***** Source
This information is retained within the position computation module
14 for subsequent use. Effectively it allows a reference map of the
loudspeaker 15 layout in the room to be defined, the framework
within which the positions of subsequently sensed sounds will be
placed.
[0057] After the test sequence is complete, the system 40 reverts
to a normal operating mode during which the positions of
independent noise sources can be determined. In this normal
operating mode, the controller 41 does not select the test sequence
generator 42, but may reconfigure the sound feature detectors 44 to
look for particular types or patterns of sound (if these are
different from the types or patterns of sound produced in the test
sequence). For example, the sound feature detectors may be
reconfigured to look for a low frequency voice or cough with a
moderate level, instead of the low level 16 kHz sine wave burst
used in test mode. Thus, in a general aspect, the sound feature
detectors 44 also include one or more signal processors for
identifying one or more characteristic portions of independent
noise source signals so that those characteristic portions may be
used to determine relative time differences.
**********
***** Source data
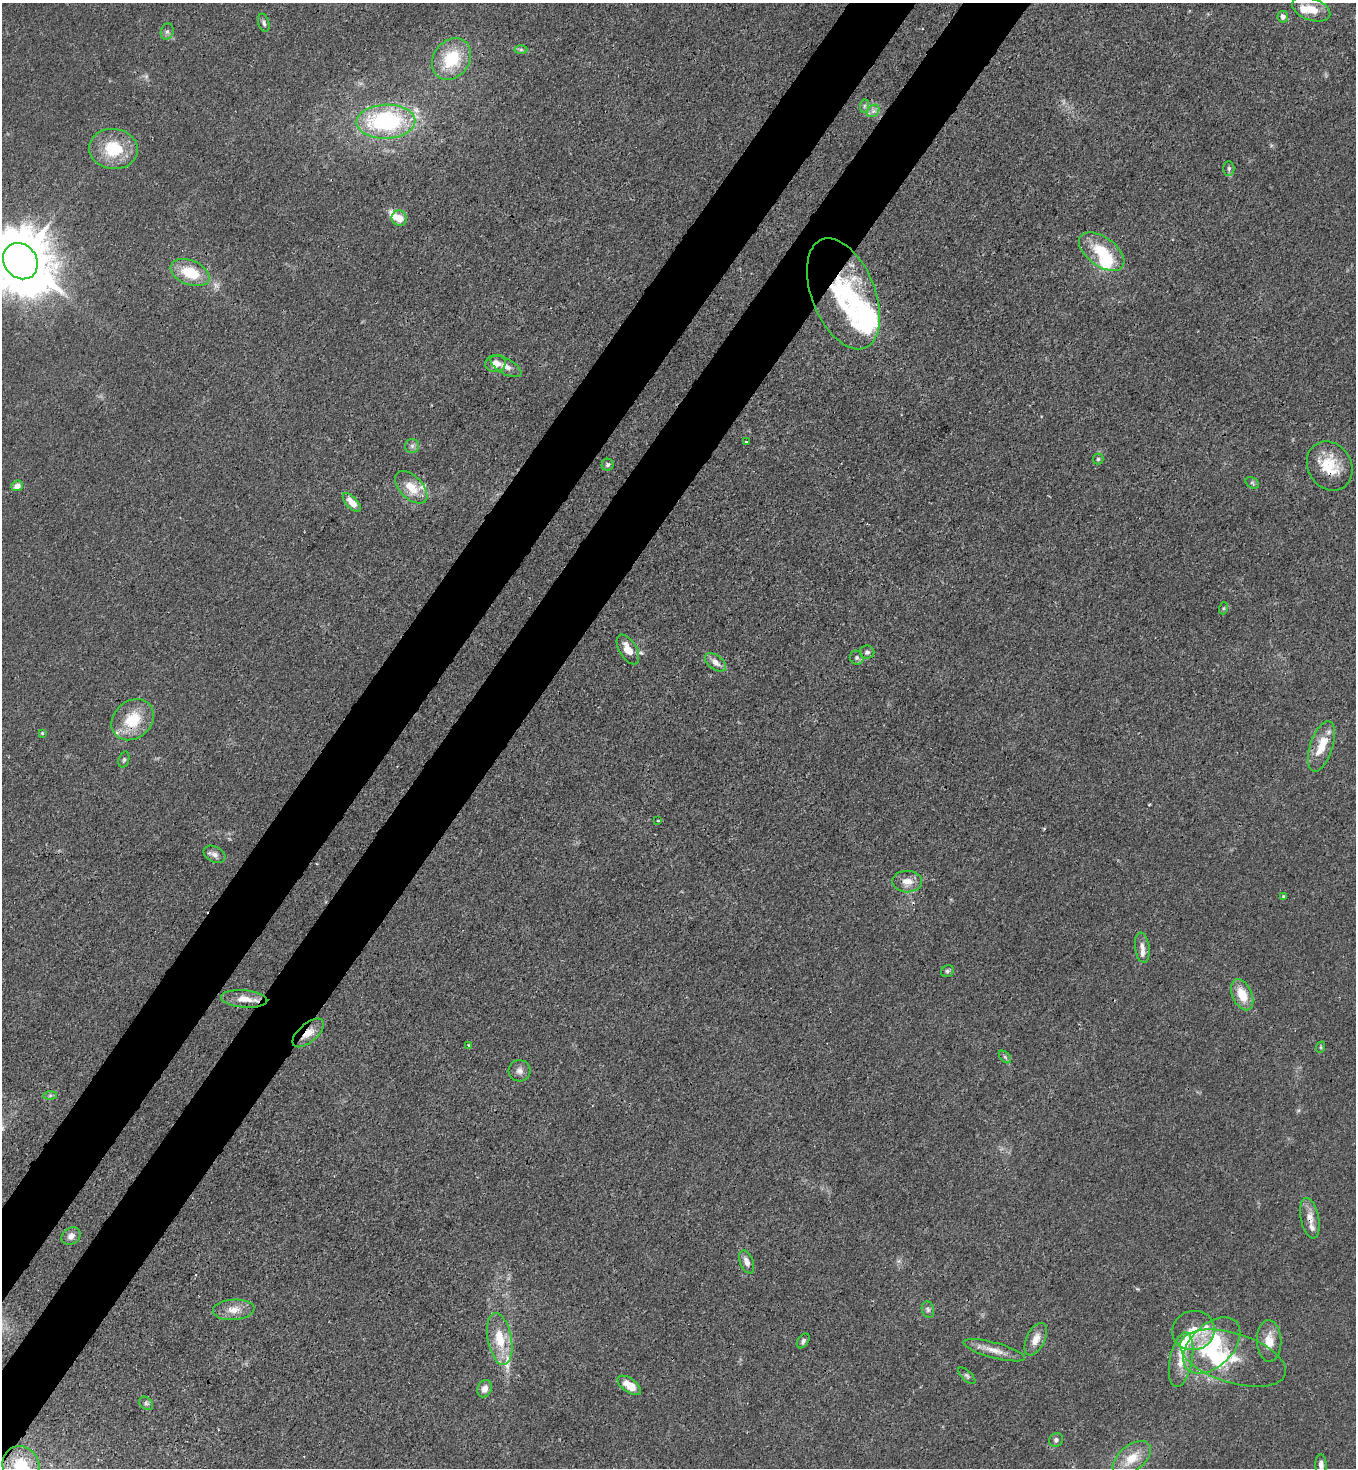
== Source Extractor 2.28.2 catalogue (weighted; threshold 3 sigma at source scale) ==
**********
** Short exercise **
Please list every component in the noise-source location text that carries a reference number, giving each with its number.

** Full output **
- position computation module 14
- loudspeaker 15
- system 40
- controller 41
- test sequence generator 42
- sound feature detectors 44